Nel corso dell’incontro sono venuti fuori anche altri temi importanti, come il tema della violenza, un’espressione della voglia di dominio, particolarmente odiosa quando tocca un/a disabile, e ho sentito che invece è fenomeno molto frequente, e insieme molto sommerso, ‘invisibile’. A chi si rivolgono queste persone vittime di violenza, sanno dei centri antiviolenza sparsi in tutta Italia?
E il tema del ruolo dell’assistente della persona disabile, un rapporto molto stretto e molto complesso, in equilibrio acrobatico tra amicizia personale e atteggiamento ‘professionale’, tra rispetto dell’autonomia e delle scelte della persona assistita e ‘autoritarismo’ medicale. Questa scuola di ‘cura autoritaria’ sembra tipica dell’Est Europa, Anna propone corsi di formazione specifici. Simona da parte sua riporta la posizione dei teorici di “Vita Indipendente” che sostengono che il rapporto assistente/datore di lavoro disabile non deve essere basato sull’amicizia. La cosa migliore sarebbe che chi assiste fosse formato/a dalla persona assistita stessa.

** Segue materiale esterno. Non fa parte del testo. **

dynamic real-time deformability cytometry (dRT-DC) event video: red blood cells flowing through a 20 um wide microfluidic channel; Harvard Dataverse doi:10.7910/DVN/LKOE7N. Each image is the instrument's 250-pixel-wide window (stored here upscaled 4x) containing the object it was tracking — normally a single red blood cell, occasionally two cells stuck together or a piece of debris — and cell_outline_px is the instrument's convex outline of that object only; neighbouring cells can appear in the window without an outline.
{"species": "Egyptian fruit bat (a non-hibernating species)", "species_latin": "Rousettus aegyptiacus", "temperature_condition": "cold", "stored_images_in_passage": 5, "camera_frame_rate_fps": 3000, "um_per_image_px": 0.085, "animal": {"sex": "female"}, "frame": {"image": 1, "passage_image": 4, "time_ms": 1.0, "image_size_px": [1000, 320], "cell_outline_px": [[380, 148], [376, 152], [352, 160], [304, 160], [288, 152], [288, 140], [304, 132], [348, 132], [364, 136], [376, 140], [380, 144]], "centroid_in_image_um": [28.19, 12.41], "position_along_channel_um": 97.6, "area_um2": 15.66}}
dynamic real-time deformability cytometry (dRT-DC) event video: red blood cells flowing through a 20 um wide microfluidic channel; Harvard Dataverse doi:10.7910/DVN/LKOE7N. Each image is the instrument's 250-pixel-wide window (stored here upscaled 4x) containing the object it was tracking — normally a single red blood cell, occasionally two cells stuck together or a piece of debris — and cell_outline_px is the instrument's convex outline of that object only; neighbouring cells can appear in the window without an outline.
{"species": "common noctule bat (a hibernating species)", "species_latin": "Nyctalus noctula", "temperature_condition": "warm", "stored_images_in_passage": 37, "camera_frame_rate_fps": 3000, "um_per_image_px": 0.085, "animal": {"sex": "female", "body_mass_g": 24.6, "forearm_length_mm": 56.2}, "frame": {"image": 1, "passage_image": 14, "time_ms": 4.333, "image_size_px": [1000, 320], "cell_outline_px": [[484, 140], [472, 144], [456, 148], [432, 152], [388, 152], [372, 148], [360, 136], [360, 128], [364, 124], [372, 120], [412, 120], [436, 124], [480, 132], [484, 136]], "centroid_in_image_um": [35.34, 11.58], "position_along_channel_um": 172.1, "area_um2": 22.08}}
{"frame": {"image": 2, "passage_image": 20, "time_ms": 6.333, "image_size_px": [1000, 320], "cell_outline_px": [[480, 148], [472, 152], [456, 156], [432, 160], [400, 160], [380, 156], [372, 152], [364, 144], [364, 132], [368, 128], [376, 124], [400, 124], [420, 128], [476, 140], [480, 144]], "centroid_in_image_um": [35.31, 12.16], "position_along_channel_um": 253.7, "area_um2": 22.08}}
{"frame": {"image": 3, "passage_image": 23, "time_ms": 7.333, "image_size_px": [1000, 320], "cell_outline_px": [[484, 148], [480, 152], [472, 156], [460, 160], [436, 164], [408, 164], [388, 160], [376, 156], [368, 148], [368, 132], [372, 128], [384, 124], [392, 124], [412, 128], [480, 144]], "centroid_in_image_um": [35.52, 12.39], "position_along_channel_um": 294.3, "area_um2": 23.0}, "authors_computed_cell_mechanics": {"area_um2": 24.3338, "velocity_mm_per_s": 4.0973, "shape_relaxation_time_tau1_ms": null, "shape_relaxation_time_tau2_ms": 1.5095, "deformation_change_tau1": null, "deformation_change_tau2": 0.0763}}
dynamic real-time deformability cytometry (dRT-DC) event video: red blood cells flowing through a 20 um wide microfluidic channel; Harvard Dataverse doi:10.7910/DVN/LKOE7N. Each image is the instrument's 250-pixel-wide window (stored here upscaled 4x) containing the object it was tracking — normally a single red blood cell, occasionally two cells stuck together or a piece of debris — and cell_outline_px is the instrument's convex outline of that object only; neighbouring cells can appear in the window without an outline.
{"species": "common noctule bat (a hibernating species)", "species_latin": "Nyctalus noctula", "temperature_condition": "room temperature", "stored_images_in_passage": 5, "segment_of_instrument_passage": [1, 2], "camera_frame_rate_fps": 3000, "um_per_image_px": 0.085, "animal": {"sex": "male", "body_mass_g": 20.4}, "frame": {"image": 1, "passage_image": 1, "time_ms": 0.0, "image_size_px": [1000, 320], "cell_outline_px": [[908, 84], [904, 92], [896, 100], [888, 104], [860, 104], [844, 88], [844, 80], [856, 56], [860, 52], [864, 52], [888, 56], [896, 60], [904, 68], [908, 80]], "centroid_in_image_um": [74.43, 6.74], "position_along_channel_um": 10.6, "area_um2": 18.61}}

Cosa può fare un’associazione come la ‘Casa della donna’ in tutto questo? Noi non pensiamo abbastanza alla disabilità, il mondo tende a dividere tutto in categorie, ma le divisioni, le esclusioni spesso sono biunivoche: poche donne disabili si sono viste alla ‘Casa della donna’ in tutti questi anni, per esempio. Non c’è assolutamente nessuna critica in questo, ma è un dato. Eppure, il nucleo fondamentale delle nostre finalità sono i diritti delle donne, e – cito da ‘Daphne’, settembre 2007 — “non ci sono diritti umani che le donne disabili non rivendichino” ‘di diritto’. Allora forse possiamo modificare questa assenza, riempire questo vuoto. E penso che l’incontro di Lignano sia già un buon inizio.
Obiettivi comuni
di Massima Baldocchi
(Avvocata, volontaria dell’Associazione ‘Casa della donna’ di Pisa)

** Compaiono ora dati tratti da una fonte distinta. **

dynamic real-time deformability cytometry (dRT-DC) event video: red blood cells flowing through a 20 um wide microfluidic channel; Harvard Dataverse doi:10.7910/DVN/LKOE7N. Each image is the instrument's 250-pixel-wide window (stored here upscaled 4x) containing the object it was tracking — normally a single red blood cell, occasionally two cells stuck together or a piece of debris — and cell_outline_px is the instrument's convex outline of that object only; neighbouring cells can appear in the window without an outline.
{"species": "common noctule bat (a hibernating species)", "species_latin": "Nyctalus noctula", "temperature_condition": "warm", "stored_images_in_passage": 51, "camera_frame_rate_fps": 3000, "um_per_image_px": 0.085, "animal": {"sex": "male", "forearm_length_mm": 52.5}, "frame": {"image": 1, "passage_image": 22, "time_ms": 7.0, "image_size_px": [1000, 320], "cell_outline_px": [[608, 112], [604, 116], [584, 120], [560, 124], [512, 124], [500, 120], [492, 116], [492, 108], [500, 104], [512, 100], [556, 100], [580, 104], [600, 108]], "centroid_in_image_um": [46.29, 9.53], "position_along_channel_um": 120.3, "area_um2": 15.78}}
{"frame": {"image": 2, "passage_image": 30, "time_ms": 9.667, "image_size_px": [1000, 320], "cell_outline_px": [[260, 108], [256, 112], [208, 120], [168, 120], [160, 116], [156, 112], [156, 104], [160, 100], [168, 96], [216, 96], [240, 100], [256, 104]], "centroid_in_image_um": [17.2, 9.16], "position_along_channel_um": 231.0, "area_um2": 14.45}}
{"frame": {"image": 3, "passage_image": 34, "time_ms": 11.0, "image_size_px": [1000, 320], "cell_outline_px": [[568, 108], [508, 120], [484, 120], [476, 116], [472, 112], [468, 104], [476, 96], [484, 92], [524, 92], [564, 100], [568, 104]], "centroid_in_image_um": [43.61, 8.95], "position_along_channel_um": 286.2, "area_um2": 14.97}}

L’esperienza di incontro con le donne della UILDM è stata molto bella e interessante per molte ragioni.
In primo luogo era la prima volta che noi, appartenenti ad una associazione che si occupa di affermazione dei diritti delle donne e della valorizzazione dei saperi delle donne, ci confrontavamo con donne “disabili”, i cui problemi sono senz’altro più peculiari di quelli delle donne “abili” o “camminanti” (come ha detto Nunzia).

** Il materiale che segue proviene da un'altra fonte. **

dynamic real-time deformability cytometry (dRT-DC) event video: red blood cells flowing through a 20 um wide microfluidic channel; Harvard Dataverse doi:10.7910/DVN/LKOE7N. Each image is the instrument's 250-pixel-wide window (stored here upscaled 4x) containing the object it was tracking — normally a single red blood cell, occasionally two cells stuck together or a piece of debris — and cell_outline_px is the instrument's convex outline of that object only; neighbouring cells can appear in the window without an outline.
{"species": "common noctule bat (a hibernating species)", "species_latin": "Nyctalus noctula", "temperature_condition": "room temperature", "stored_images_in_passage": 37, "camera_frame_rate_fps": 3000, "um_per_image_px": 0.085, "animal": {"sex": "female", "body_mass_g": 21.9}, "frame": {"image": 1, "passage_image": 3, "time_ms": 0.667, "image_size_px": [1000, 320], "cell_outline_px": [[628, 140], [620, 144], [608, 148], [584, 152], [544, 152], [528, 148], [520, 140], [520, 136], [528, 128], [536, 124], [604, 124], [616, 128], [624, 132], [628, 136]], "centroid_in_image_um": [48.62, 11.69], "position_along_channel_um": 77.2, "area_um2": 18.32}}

Discutendo dei ruoli femminili sono emerse tutte le problematiche tese all’affermazione di sé dal punto di vista non solo di donna disabile ma anche dal punto di vista femminile in senso stretto: l’affermazione di sé come persona, nella famiglia, nel lavoro nella vita sociale. Ho pensato che per una donna disabile non si tratta solo di affermazione di diritti e di valori in senso stretto ma anche di una ulteriore lotta per vincere una serie di ostacoli, talora dettati dal pregiudizio ma anche dall’amore e dall’affetto dei familiari che tendono a proteggerti e sono i primi a considerarti diversa.
Infine ho potuto comprendere anche quanta importanza abbia per una donna disabile la forza psicologica e la capacità di trovare in sé le risorse per affermare la propria volontà di vivere tutti gli aspetti della vita, studiare, cercarsi un lavoro e un ruolo sociale, vivere un amore. Ho appreso che c’è tutto un universo di cui noi non sappiamo niente e con il quale non ci siamo mai confrontate con la nostra associazione.
Penso tuttavia che, superata la soglia di ciò che rende diversa una donna abile da una donna non abile, le riflessioni sulla affermazione dei propri diritti e sulla assunzione di responsabilità, alla fine siano comuni, nel senso che gli obiettivi da raggiungere per superare diversità e discriminazioni possono e debbono essere comuni.